- [RECORD EXCERPTS]:
-*-

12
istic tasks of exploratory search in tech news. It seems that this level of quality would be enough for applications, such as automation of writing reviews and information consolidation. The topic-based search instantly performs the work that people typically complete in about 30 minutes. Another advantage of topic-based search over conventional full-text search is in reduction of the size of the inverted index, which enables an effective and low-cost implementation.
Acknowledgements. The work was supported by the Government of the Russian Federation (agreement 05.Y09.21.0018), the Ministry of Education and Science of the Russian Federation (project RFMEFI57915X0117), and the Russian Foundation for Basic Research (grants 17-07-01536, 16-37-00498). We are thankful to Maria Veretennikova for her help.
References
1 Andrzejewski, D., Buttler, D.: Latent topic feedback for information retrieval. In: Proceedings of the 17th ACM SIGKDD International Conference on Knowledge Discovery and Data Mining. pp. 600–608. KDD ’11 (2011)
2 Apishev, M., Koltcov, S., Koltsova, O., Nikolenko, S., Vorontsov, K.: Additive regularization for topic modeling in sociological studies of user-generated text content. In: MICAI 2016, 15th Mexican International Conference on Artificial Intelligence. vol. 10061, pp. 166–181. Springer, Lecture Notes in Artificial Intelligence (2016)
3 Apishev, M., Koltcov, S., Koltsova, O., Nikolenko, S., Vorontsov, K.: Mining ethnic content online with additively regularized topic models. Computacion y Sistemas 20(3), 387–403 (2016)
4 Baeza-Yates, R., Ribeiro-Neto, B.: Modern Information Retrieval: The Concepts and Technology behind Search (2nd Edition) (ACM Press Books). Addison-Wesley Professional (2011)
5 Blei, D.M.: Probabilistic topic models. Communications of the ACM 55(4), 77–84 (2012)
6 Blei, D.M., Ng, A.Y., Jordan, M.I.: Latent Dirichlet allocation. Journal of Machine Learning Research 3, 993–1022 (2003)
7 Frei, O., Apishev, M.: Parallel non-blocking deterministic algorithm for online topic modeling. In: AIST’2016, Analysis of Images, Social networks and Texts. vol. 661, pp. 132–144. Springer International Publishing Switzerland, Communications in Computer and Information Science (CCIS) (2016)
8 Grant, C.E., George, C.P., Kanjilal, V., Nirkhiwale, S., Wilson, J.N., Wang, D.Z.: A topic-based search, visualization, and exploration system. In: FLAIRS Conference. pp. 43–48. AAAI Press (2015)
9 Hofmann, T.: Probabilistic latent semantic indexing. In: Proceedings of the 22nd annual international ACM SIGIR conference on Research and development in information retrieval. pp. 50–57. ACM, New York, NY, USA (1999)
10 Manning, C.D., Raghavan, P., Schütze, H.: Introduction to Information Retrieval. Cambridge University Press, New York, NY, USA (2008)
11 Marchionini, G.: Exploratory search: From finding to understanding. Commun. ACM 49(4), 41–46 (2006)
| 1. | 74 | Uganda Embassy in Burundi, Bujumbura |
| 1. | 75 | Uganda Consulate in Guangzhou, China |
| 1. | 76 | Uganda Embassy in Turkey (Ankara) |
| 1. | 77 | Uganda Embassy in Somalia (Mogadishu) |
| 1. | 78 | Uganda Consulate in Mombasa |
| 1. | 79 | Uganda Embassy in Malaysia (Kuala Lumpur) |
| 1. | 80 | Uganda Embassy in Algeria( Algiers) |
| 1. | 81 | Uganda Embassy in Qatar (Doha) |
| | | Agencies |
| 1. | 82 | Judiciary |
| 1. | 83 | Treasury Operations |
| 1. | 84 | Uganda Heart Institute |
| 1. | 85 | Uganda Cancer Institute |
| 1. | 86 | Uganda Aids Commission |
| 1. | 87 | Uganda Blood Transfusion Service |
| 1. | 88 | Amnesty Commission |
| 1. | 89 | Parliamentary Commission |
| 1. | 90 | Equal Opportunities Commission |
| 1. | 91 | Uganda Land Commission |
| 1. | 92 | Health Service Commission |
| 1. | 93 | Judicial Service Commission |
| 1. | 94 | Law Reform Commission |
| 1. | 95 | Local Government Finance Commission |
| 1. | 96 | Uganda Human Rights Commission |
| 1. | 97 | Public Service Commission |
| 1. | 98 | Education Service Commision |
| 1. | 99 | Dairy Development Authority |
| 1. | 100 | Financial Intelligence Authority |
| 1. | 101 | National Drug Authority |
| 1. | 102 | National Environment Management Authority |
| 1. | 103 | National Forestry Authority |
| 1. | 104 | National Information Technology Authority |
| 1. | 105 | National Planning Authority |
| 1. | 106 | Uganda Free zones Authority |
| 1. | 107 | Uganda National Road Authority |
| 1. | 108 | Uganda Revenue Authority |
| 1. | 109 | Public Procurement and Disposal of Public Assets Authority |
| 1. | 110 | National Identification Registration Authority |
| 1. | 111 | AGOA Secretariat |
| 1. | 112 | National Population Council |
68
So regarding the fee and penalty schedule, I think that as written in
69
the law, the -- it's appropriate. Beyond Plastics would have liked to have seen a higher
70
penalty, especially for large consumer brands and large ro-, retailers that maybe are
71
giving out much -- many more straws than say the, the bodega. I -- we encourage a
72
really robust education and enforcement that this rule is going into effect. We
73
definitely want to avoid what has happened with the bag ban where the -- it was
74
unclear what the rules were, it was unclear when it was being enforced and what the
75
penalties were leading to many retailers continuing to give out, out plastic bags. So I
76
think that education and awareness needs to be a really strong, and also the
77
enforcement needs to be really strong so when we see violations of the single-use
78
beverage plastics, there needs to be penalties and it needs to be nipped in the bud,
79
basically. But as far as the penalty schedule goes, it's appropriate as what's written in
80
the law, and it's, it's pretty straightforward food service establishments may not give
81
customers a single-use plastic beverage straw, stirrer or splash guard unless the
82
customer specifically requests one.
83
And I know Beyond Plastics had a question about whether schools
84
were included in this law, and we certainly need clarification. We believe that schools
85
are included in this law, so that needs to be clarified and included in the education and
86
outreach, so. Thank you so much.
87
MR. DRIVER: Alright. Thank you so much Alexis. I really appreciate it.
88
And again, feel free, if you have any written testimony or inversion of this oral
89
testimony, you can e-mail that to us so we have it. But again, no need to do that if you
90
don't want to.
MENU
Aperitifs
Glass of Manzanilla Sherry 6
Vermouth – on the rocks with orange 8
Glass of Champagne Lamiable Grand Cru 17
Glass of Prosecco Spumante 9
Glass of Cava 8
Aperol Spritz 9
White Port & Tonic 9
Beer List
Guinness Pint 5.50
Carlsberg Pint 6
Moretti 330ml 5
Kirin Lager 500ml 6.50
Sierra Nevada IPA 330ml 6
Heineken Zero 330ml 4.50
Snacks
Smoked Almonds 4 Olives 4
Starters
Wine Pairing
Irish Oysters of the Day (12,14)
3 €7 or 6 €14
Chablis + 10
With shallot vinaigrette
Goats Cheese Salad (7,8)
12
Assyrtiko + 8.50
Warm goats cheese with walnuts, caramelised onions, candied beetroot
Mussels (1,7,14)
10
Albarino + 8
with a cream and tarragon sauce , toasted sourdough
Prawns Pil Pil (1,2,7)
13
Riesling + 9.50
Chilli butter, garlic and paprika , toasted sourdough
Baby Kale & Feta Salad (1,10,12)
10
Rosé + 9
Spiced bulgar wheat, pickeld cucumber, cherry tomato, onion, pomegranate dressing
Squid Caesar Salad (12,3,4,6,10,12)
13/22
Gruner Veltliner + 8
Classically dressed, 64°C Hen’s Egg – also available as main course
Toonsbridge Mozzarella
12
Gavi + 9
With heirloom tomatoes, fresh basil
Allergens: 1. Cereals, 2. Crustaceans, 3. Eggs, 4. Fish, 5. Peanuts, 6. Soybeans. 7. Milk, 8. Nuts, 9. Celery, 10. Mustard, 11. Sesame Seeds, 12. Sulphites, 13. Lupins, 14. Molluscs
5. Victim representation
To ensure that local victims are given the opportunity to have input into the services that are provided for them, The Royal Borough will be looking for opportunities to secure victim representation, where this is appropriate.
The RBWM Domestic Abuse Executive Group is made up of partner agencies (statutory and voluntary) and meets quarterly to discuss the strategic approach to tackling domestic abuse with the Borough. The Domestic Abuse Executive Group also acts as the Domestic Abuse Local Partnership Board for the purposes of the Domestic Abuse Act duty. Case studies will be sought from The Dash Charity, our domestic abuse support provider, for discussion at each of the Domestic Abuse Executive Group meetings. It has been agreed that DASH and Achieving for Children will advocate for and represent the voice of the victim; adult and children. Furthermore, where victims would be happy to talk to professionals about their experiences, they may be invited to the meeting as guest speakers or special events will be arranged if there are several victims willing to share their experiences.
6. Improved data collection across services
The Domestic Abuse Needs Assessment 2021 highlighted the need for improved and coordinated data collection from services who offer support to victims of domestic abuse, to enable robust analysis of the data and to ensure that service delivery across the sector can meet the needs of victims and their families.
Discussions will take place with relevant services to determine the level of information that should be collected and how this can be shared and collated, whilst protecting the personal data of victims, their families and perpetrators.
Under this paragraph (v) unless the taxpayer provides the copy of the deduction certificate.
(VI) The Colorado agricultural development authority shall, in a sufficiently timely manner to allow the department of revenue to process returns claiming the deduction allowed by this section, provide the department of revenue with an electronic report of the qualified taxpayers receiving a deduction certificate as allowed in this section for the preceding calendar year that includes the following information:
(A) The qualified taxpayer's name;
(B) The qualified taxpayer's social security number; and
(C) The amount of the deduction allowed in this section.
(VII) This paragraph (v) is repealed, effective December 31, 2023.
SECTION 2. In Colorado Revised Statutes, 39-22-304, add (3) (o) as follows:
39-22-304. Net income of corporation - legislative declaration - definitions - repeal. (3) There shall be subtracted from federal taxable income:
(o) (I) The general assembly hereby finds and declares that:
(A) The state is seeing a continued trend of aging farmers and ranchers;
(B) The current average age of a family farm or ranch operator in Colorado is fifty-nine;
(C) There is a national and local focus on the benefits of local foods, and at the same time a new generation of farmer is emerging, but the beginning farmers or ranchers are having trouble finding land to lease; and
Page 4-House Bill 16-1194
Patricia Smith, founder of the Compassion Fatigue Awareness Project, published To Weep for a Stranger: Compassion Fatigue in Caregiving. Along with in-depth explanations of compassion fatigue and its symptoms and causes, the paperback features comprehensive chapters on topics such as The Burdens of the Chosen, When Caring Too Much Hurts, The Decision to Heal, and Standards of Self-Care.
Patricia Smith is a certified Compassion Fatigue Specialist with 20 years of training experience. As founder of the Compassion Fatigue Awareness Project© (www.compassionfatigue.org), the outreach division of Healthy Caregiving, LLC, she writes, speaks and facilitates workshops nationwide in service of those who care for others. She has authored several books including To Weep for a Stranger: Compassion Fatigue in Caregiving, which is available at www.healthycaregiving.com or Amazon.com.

-*-

- [WHAT NEEDS TO BE DONE]:
The required output is every line above from the one with "10 Manning, C.D., Raghavan, P., Schütze, H.: Introduction" down to the one with "82 | Judiciary |", restated word for word, ends included.

- [SOLUTION TO THE EXERCISE]:
10 Manning, C.D., Raghavan, P., Schütze, H.: Introduction to Information Retrieval. Cambridge University Press, New York, NY, USA (2008)
11 Marchionini, G.: Exploratory search: From finding to understanding. Commun. ACM 49(4), 41–46 (2006)
| 1. | 74 | Uganda Embassy in Burundi, Bujumbura |
| 1. | 75 | Uganda Consulate in Guangzhou, China |
| 1. | 76 | Uganda Embassy in Turkey (Ankara) |
| 1. | 77 | Uganda Embassy in Somalia (Mogadishu) |
| 1. | 78 | Uganda Consulate in Mombasa |
| 1. | 79 | Uganda Embassy in Malaysia (Kuala Lumpur) |
| 1. | 80 | Uganda Embassy in Algeria( Algiers) |
| 1. | 81 | Uganda Embassy in Qatar (Doha) |
| | | Agencies |
| 1. | 82 | Judiciary |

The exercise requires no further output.